Estimates how many record pairs each blocking rule generates without performing full comparisons. Useful for tuning blocking strategies before training. Too many pairs is slow, while too few misses matches.
Usage
il_count_pairs(.data, ..., con = NULL, link_type = c("dedupe", "link"))Arguments
- .data
A data frame, dbplyr::tbl_lazy, or character table name (first or only dataset).
- ...
Blocking rules created by
block_on(), and optionally additional datasets for linkage.- con
A DBI connection object from
DBI::dbConnect().

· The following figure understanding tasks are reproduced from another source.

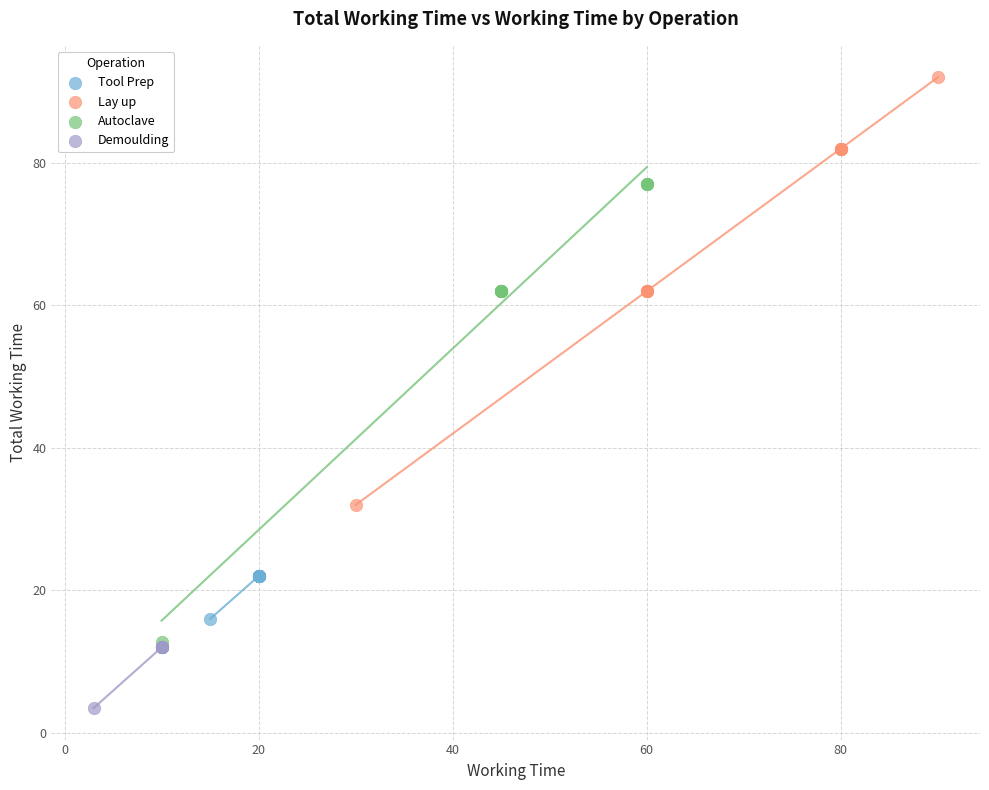

Which series contains the highest Y value?

Lay up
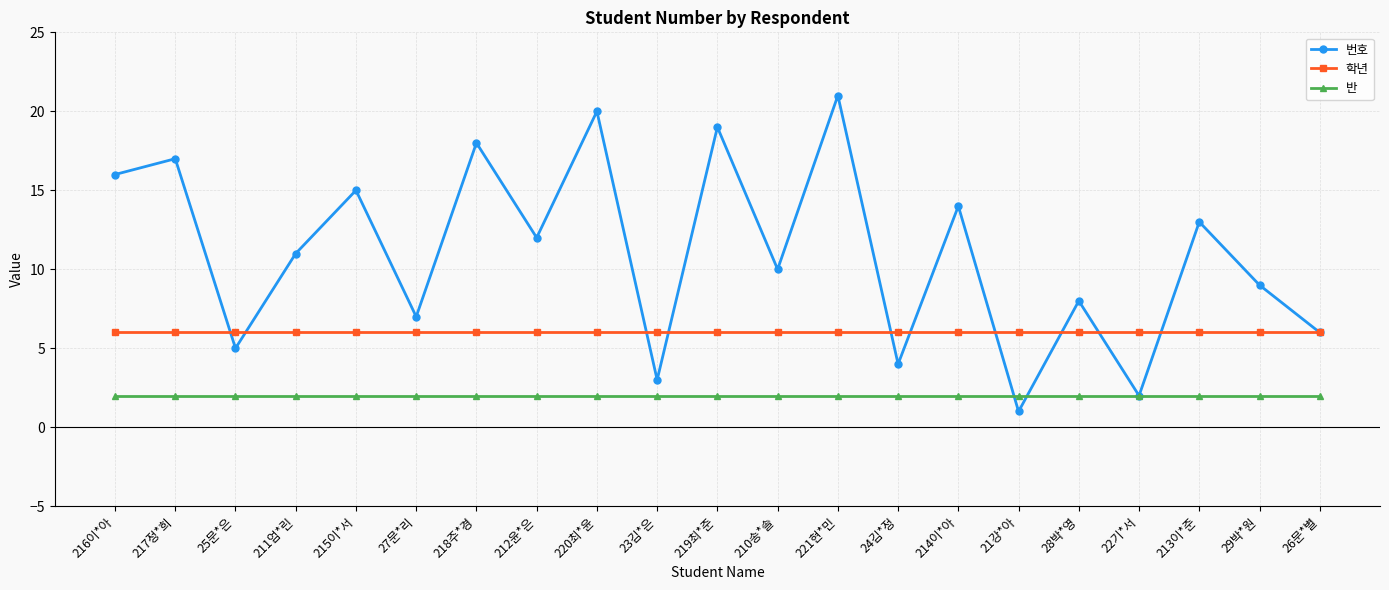

What is the label of the 12th point from the right?

23김*은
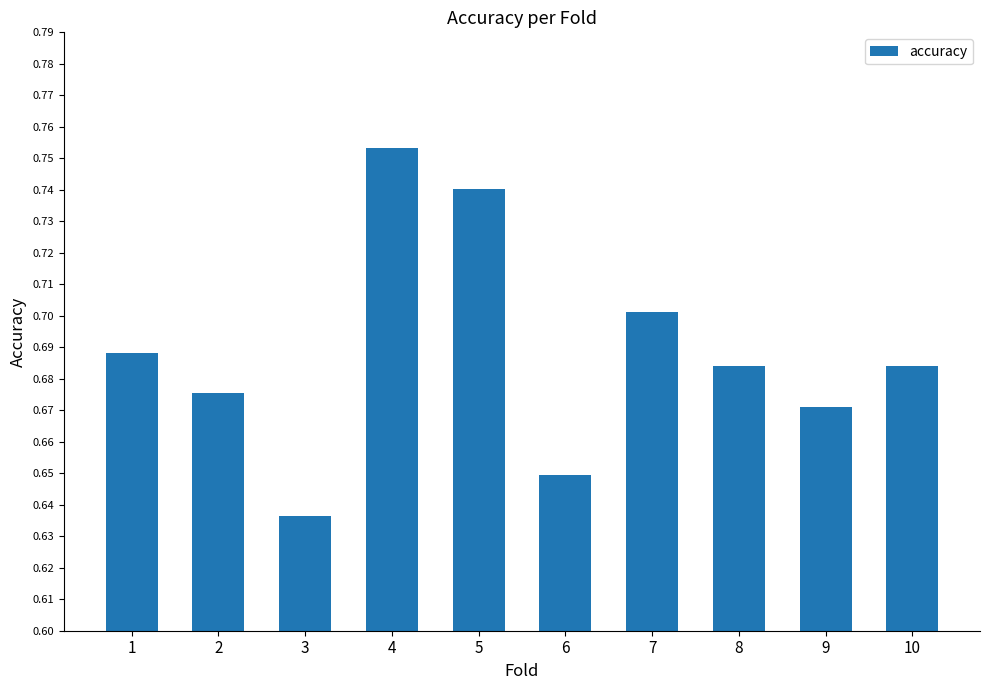

How many distinct data groups are displayed?

1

Optional when.datais a dbplyr::tbl_lazy.- link_type
One of
"dedupe"(default) or"link".
Value
A tibble::tibble() with columns rule and n_pairs. When blocking rules
are supplied, it also includes cumulative_pairs and
pct_of_cartesian.
Examples
df <- data.frame(
unique_id = 1:20,
first_name = c(
'John', 'Jon', 'Jane', 'Jane', 'Bob',
'Bobby', 'Alice', 'Alicia', 'Tom', 'Thomas',
'John', 'Jon', 'Jane', 'Janet', 'Bob',
'Robert', 'Alice', 'Alison', 'Tom', 'Tomas'
),
surname = c(
'Smith', 'Smith', 'Doe', 'Doe', 'Jones',
'Jones', 'Brown', 'Brown', 'White', 'White',
'Smith', 'Smyth', 'Doe', 'Doe', 'Jones',
'Jones', 'Brown', 'Browne', 'White', 'White'
),
dob = c(
'1990-01-01', '1990-01-01', '1985-06-15', '1985-06-15',
'2000-12-01', '2000-12-01', '1975-03-22', '1975-03-22',
'1988-07-04', '1988-07-04', '1990-01-01', '1990-01-02',
'1985-06-15', '1985-06-16', '2000-12-01', '2000-12-02',
'1975-03-22', '1975-03-23', '1988-07-04', '1988-07-05'
),
city = c(
'London', 'London', 'Paris', 'Paris', 'Berlin',
'Berlin', 'Rome', 'Rome', 'Madrid', 'Madrid',
'London', 'London', 'Paris', 'Paris', 'Berlin',
'Berlin', 'Rome', 'Rome', 'Madrid', 'Madrid'
),
email = c(
'john@example.com', 'jon@example.com', 'jane@example.com',
'jane@example.com', 'bob@example.com', 'bobby@example.com',
'alice@example.com', 'alicia@example.com', 'tom@example.com',
'thomas@example.com', 'john@example.com', 'jon@example.com',
'jane@example.com', 'janet@example.com', 'bob@example.com',
'robert@example.com', 'alice@example.com', 'alison@example.com',
'tom@example.com', 'tomas@example.com'
)
)
con <- DBI::dbConnect(duckdb::duckdb())
il_count_pairs(
df,
block_on(surname),
block_on(first_name),
con = con
)
#> # A tibble: 2 × 4
#> rule n_pairs cumulative_pairs pct_of_cartesian
#> <chr> <dbl> <dbl> <dbl>
#> 1 surname 24 24 12.6
#> 2 first_name 8 25 13.2
DBI::dbDisconnect(con, shutdown = TRUE)